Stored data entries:
###

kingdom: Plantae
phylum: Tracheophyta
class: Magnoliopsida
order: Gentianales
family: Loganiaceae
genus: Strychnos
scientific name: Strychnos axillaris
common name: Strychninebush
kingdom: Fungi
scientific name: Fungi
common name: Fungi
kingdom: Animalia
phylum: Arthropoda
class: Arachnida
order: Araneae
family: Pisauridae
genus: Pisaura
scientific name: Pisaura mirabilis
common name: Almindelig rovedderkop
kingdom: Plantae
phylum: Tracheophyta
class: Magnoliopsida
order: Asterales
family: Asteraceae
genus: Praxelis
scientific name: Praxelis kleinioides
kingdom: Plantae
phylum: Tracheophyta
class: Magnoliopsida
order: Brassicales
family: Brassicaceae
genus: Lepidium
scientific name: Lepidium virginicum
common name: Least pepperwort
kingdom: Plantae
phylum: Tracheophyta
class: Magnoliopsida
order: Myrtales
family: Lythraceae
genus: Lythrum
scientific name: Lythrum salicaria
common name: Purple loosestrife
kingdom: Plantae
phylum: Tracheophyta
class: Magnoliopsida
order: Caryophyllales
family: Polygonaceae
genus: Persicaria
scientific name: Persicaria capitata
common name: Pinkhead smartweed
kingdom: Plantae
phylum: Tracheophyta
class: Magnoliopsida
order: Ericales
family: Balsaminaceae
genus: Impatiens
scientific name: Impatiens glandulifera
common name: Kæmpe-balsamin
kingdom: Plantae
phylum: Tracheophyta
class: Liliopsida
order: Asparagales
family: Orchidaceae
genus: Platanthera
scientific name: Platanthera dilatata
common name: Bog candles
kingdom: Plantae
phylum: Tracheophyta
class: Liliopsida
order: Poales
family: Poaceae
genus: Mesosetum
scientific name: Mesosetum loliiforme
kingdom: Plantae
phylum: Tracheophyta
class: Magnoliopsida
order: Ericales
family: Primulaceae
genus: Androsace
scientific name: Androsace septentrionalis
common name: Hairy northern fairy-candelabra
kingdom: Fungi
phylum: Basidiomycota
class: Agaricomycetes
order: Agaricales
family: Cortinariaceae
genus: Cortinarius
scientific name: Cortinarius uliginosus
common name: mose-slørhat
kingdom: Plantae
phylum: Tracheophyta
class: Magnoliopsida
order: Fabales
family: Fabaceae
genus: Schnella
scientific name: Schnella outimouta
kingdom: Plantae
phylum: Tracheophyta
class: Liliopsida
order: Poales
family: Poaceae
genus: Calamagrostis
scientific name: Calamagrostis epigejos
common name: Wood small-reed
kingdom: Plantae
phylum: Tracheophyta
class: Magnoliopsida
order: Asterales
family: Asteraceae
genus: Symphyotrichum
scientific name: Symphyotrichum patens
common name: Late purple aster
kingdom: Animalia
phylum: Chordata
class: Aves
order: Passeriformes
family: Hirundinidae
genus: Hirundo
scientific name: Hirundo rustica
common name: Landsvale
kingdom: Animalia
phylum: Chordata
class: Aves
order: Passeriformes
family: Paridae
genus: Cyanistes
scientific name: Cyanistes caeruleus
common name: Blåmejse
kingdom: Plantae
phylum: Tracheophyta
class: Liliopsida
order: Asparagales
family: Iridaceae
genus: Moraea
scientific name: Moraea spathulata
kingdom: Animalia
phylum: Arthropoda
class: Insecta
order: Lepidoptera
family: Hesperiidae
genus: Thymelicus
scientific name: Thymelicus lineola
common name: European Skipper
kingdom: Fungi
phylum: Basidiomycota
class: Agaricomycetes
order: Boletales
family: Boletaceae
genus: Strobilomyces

###

Copy the rows from the line containing "common name: Landsvale" through the end of the rows, replacing "phylum" with "division" and leaving everything else unchanged.

Result of the exercise:
common name: Landsvale
kingdom: Animalia
division: Chordata
class: Aves
order: Passeriformes
family: Paridae
genus: Cyanistes
scientific name: Cyanistes caeruleus
common name: Blåmejse
kingdom: Plantae
division: Tracheophyta
class: Liliopsida
order: Asparagales
family: Iridaceae
genus: Moraea
scientific name: Moraea spathulata
kingdom: Animalia
division: Arthropoda
class: Insecta
order: Lepidoptera
family: Hesperiidae
genus: Thymelicus
scientific name: Thymelicus lineola
common name: European Skipper
kingdom: Fungi
division: Basidiomycota
class: Agaricomycetes
order: Boletales
family: Boletaceae
genus: Strobilomyces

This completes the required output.